__Aufgabe A__: Entnimm dem Beschluss zur Akteneinsicht im Bußgeldverfahren wörtlich den Abschnitt von „OWiG § 62; StPO“ bis einschließlich „eine Annexkompetenz herleiten.“.
___ Zitierter Abschnitt ___
OWiG § 62; StPO § 147

Leitsatz

Mit Vorlage des Bußgeldverfahrens an das AG wird das gerichtliche Bußgeldverfahren anhängig und die nach dem Geschäftsverteilungsplan vorgesehene Abteilung zuständig. Dieser obliegen ab dem Verfahrenseingang auch alle terminsvorbereitenden Entscheidungen, einschließlich der Frage nach der Gewährung von Einsicht in die Akten oder sonstige Unterlagen. Insoweit darf ein nach dem Vorverfahren erneut gestelltes Einsichtsgesuch nicht dem zuvor nach § 62 OWiG befassten Richter erneut vorgelegt werden, sofern die richterlichen Zuständigkeiten für Entscheidungen nach § 62 OWiG und für das gerichtliche Bußgeldverfahren divergieren. Ist dies der Fall, lässt sich auch aus einer früheren Zuständigkeit nicht etwa eine Annexkompetenz herleiten.

LG Heidelberg, Beschl. v. 9.9.2019 – 11 Qs 17/19 OWi

Sachverhalt

Nachdem der Betr. gegen einen Bußgeldbescheid fristgerecht Einspruch eingelegt und die Bußgeldbehörde das Verfahren über die Staatsanwaltschaft an das AG weitergleitet hatte, beantragte die Verteidigerin Einsicht in die Verfahrensakte sowie Einsicht in die bei der Geschwindigkeitsmessung angefallene Messreihe mit Rohmessdaten, Statistikdatei, Case-List, Token-Datei und Passwort, in Wartungs-, Instandsetzungs- und Eichnachweise sowie in den Beschilderungsplan und die verkehrsrechtliche Anordnung zur Geschwindigkeitsbeschränkung. Hinsichtlich der weiteren Einzelheiten wird auf den besagten Antrag verwiesen.
___ Extrahierte Einträge ___
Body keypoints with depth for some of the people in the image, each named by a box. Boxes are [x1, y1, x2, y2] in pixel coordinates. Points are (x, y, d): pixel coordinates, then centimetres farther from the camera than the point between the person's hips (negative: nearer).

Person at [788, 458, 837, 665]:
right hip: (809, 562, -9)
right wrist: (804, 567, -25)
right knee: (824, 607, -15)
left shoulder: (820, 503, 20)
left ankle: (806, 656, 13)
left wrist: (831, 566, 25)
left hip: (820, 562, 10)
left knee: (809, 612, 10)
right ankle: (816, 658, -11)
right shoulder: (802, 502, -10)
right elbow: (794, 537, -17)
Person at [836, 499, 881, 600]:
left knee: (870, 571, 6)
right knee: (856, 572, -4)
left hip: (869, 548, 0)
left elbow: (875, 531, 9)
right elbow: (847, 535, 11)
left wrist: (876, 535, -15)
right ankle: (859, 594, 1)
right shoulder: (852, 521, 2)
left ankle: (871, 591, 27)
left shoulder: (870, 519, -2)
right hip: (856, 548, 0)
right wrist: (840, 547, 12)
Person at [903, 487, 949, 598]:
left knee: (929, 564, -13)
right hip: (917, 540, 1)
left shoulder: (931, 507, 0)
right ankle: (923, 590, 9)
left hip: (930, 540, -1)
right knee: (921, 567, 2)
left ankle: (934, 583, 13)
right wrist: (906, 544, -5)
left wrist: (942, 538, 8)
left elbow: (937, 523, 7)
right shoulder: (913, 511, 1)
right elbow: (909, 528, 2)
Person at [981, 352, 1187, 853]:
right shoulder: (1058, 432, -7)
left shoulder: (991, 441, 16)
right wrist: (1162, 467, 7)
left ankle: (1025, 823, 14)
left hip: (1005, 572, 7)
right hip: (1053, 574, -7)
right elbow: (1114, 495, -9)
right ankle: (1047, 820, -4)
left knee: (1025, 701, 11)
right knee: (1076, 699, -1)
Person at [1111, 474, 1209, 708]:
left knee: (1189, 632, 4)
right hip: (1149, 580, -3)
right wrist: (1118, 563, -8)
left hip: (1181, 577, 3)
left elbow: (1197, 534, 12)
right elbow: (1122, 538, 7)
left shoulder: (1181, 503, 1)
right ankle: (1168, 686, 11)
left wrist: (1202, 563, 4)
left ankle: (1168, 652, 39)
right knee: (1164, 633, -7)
___
___ Extrahierte Einträge ___
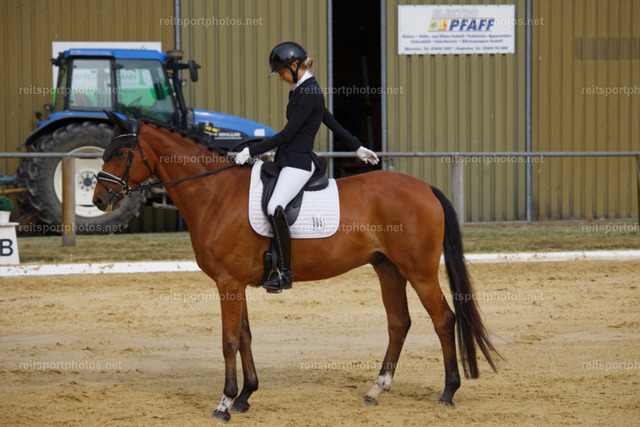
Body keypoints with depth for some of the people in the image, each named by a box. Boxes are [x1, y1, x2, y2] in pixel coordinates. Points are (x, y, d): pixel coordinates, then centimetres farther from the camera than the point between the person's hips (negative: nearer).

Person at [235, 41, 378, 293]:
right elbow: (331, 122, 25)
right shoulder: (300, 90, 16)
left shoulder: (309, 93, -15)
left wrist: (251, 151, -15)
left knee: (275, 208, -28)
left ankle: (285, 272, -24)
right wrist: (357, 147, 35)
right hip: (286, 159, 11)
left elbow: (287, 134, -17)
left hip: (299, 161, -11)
___
__Aufgabe B__: Wandle die Zeilen der Einträge von der Zeile mit „left elbow: (937, 523, 7)“ bis einschließlich der Zeile mit „left ankle: (1168, 652, 39)“ in eine nummerierte Liste um. Lass dabei Leerzeilen weg und gib nur diese Zeilen aus.

__Lösung der Aufgabe A__:
OWiG § 62; StPO § 147

Leitsatz

Mit Vorlage des Bußgeldverfahrens an das AG wird das gerichtliche Bußgeldverfahren anhängig und die nach dem Geschäftsverteilungsplan vorgesehene Abteilung zuständig. Dieser obliegen ab dem Verfahrenseingang auch alle terminsvorbereitenden Entscheidungen, einschließlich der Frage nach der Gewährung von Einsicht in die Akten oder sonstige Unterlagen. Insoweit darf ein nach dem Vorverfahren erneut gestelltes Einsichtsgesuch nicht dem zuvor nach § 62 OWiG befassten Richter erneut vorgelegt werden, sofern die richterlichen Zuständigkeiten für Entscheidungen nach § 62 OWiG und für das gerichtliche Bußgeldverfahren divergieren. Ist dies der Fall, lässt sich auch aus einer früheren Zuständigkeit nicht etwa eine Annexkompetenz herleiten.

__Lösung der Aufgabe B__:
1. left elbow: (937, 523, 7)
2. right shoulder: (913, 511, 1)
3. right elbow: (909, 528, 2)
4. Person at [981, 352, 1187, 853]:
5. right shoulder: (1058, 432, -7)
6. left shoulder: (991, 441, 16)
7. right wrist: (1162, 467, 7)
8. left ankle: (1025, 823, 14)
9. left hip: (1005, 572, 7)
10. right hip: (1053, 574, -7)
11. right elbow: (1114, 495, -9)
12. right ankle: (1047, 820, -4)
13. left knee: (1025, 701, 11)
14. right knee: (1076, 699, -1)
15. Person at [1111, 474, 1209, 708]:
16. left knee: (1189, 632, 4)
17. right hip: (1149, 580, -3)
18. right wrist: (1118, 563, -8)
19. left hip: (1181, 577, 3)
20. left elbow: (1197, 534, 12)
21. right elbow: (1122, 538, 7)
22. left shoulder: (1181, 503, 1)
23. right ankle: (1168, 686, 11)
24. left wrist: (1202, 563, 4)
25. left ankle: (1168, 652, 39)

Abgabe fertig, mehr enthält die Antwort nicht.